Si ce constat de l’absence des jeunes est propre à tous les territoires, on s’est mis d’accord pour dire que le Limousin, riche d’une histoire récente particulière, n’était sans doute pas la région où les jeunes sont le moins au fait de ce passé et de ses implications contemporaines. Les stigmates des massacres de Tulle ou d’Oradour permettent bon gré mal gré une certaine sensibilisation du public à cette thématique, mais on se demande parfois si le caractère extrêmement singulier de ces drames n’oriente pas un peu la mémoire vers un hommage parfois un peu factice quand il tient du réflexe.

Quoi qu’il en soit, les participants, dont les élus Jean Daniel (pour le Conseil régional) et Cyril Cognéras (conseiller municipal à Limoges) dont on a pu saluer la présence, ont eu à cœur de souligner l’importance de leurs racines familiales dans cette sensibilisation au devoir de mémoire. C’est parce qu’on a pu vivre au plus près de certains sites martyrs, qu’on a côtoyé des grands-parents ou arrière-grands-parents témoins directs de cette Histoire, et que l’on s’engage, d’une manière ou d’une autre, dans la vie publique, que l’on peut parler au mieux des enjeux liés à la mémoire.
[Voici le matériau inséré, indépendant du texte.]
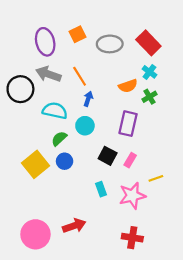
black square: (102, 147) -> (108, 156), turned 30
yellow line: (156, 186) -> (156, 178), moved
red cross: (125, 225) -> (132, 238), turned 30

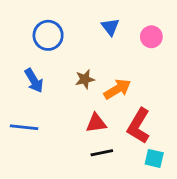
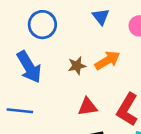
blue arrow: (34, 81) -> (29, 67), size x1.4
orange arrow: (117, 89) -> (107, 60), moved

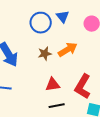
blue circle: (42, 25) -> (41, 23), moved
Elus du CRJ, déjà engagés d’une certaine manière dans la vie citoyenne active, ont perçu les messages de sympathie et d’encouragement des aînés comme un soutien à l’effort permanent en faveur d’un dialogue et d’un échange de compétences entre jeunes et moins jeunes. Mais il faudrait veiller à ne pas animer ces recueillements autour de la seule passion, du seul sentiment affectif, car en dépit de sa sincérité et de sa force, ce sentiment n’est-il pas voué à l’altération, quand témoins ou relais de première main auront disparu ? Ou pour ceux qui n’ont pas eu l’occasion de vivre au plus près d’un résistant, d’un ancien combattant, d’un contemporain de ces pages douloureuses et fondatrices ? N’a-t-on pas déjà la preuve des limites de la transmission quand elle s’articule uniquement autour du partage en famille ? Cela ne suffira pas. Il convient donc de trouver d’autres remèdes. Et il ne s’agit ni de passer pour rétrograde, ni au contraire de tendre au révisionnisme !

Passer par le biais des établissements d’enseignement et des professeurs pour inciter plus fortement les élèves à se rendre aux cérémonies, préalable à leur sensibilisation au devoir de mémoire ? Ce pourrait être une solution, même si l’on hésite toujours à faire de ces moments des contraintes. C’est sans doute à travers un dispositif plus ou moins global et plus ou moins formel, mêlant refonte des programmes scolaires, valorisation de la mémoire dans les discours politiques, et attachement à rendre cette transmission vivante et ancrée dans un contexte contemporain que l’on pourra assurer une réelle vitalité à notre mémoire collective : en connaissant au mieux notre passé, nous pourrons d’autant plus repousser les tentations à la réécriture de l’histoire ou au retour de certains démons, mais également nous aurons les clés pour construire et assurer un monde dont les schémas demeureront inspirés par des idéaux qui ont permis, un jour, le redressement de l’Humanité.